Article By:
The Driven
2026-05-13 10:49:59
Could AI extend an EV battery’s life without increasing charging time?
Summary By: eMotoX
Researchers at Chalmers University of Technology in Sweden, in collaboration with Victoria University of Wellington in New Zealand, have developed an innovative artificial intelligence (AI) method to extend the lifespan of electric vehicle (EV) batteries without increasing charging times. Their approach uses AI to optimise rapid charging, a process traditionally known to accelerate battery degradation due to high current loads. By tailoring the charging current to the battery’s chemistry and state of health (SoH), the new method aims to mitigate the wear caused during fast charging, which is essential for passenger vehicles, commercial fleets, and industrial equipment.

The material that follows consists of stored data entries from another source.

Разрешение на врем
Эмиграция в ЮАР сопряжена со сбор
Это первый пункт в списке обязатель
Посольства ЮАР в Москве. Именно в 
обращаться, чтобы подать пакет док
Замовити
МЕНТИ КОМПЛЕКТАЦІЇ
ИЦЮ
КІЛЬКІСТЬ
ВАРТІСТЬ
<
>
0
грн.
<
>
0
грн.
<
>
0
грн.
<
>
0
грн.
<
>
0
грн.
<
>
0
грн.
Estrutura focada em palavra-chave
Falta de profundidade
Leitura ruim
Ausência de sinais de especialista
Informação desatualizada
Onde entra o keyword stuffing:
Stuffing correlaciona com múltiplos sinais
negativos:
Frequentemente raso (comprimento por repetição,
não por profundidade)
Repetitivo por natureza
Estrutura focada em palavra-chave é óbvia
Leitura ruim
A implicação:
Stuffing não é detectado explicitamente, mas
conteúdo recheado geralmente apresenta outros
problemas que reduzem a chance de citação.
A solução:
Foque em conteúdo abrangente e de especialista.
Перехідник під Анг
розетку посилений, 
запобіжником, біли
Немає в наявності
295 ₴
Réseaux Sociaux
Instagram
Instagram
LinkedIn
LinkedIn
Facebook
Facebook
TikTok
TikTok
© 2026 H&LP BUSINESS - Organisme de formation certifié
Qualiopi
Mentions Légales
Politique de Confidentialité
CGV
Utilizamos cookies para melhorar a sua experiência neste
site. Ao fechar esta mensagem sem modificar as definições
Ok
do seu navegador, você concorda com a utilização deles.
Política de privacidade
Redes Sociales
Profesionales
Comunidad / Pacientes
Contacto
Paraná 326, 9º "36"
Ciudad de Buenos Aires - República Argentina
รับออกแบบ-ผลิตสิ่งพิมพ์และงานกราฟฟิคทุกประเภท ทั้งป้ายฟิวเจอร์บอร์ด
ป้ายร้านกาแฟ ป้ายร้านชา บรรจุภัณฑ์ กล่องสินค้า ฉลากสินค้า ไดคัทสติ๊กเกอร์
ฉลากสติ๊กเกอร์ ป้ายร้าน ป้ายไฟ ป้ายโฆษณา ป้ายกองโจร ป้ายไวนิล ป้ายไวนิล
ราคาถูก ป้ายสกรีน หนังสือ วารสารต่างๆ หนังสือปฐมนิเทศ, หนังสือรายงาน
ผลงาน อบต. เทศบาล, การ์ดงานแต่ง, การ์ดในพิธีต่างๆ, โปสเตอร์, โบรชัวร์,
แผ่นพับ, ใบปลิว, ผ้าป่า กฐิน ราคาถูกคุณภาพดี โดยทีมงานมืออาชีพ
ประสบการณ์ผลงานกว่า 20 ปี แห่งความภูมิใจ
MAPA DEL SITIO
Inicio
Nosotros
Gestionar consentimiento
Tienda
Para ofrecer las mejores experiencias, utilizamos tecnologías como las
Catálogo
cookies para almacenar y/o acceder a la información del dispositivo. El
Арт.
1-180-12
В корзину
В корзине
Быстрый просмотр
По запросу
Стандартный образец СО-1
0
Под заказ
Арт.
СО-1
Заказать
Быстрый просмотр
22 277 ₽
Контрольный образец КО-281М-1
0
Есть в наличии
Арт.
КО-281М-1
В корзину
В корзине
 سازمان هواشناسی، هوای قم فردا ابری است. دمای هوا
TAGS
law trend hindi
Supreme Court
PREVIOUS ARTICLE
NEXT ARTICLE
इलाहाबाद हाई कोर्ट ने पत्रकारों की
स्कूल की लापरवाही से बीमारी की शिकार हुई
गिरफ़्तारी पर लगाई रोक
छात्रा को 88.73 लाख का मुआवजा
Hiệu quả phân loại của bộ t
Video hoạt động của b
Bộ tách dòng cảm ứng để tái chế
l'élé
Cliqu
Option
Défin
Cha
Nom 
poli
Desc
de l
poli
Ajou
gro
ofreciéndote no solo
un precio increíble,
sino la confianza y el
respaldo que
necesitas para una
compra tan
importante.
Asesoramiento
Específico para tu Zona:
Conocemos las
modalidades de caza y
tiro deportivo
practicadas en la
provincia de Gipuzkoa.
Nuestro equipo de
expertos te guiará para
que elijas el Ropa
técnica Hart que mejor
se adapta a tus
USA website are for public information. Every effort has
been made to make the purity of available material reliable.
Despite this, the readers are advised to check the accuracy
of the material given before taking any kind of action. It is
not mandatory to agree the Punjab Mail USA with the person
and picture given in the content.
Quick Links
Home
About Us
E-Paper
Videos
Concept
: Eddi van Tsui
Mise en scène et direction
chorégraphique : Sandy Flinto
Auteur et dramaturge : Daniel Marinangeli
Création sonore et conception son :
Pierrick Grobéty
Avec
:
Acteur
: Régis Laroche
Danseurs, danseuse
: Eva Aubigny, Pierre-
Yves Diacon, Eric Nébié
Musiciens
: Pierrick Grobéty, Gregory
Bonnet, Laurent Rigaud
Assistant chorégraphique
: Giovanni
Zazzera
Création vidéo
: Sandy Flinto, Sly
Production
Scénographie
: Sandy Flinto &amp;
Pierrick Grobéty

The study, published in IEEE Transactions on Transportation Electrification, demonstrates that the AI-based charging strategy can increase battery lifetime by nearly 23 per cent, measured in equivalent full cycles (EFCs)—the number of charge-discharge cycles before capacity falls to 80 per cent. Importantly, this improvement in longevity does not come at the expense of charging speed, with average charging times remaining virtually unchanged at just over 24 minutes. This contrasts with conventional charging methods that apply fixed voltage and current limits regardless of battery condition, potentially causing unnecessary damage over time.
The AI system employs reinforcement learning, a machine learning technique where the algorithm learns optimal charging behaviours through continuous interaction with the battery environment. This allows the charging process to dynamically adapt based on how charged the battery is and its overall health, rather than relying on static parameters. Changfu Zou, a professor at Chalmers and co-developer of the system, emphasised that the true limitation in fast charging lies in the battery’s evolving electrochemical state, not merely in current restrictions. Integrating AI with a physics-based understanding paves the way for smarter, health-aware charging strategies that balance performance and durability.
Looking ahead, the researchers highlight the ease and cost-effectiveness of implementing their method, which would require only a software update to existing battery management systems. However, they acknowledge that further work is needed to calibrate the AI model for different battery types and to validate the approach on physical batteries in real-world conditions. Zou noted that transfer learning could expedite adaptation to various battery chemistries, suggesting a promising path for broader adoption. This advancement could significantly enhance the sustainability and user confidence in EV technology as rapid charging becomes increasingly critical.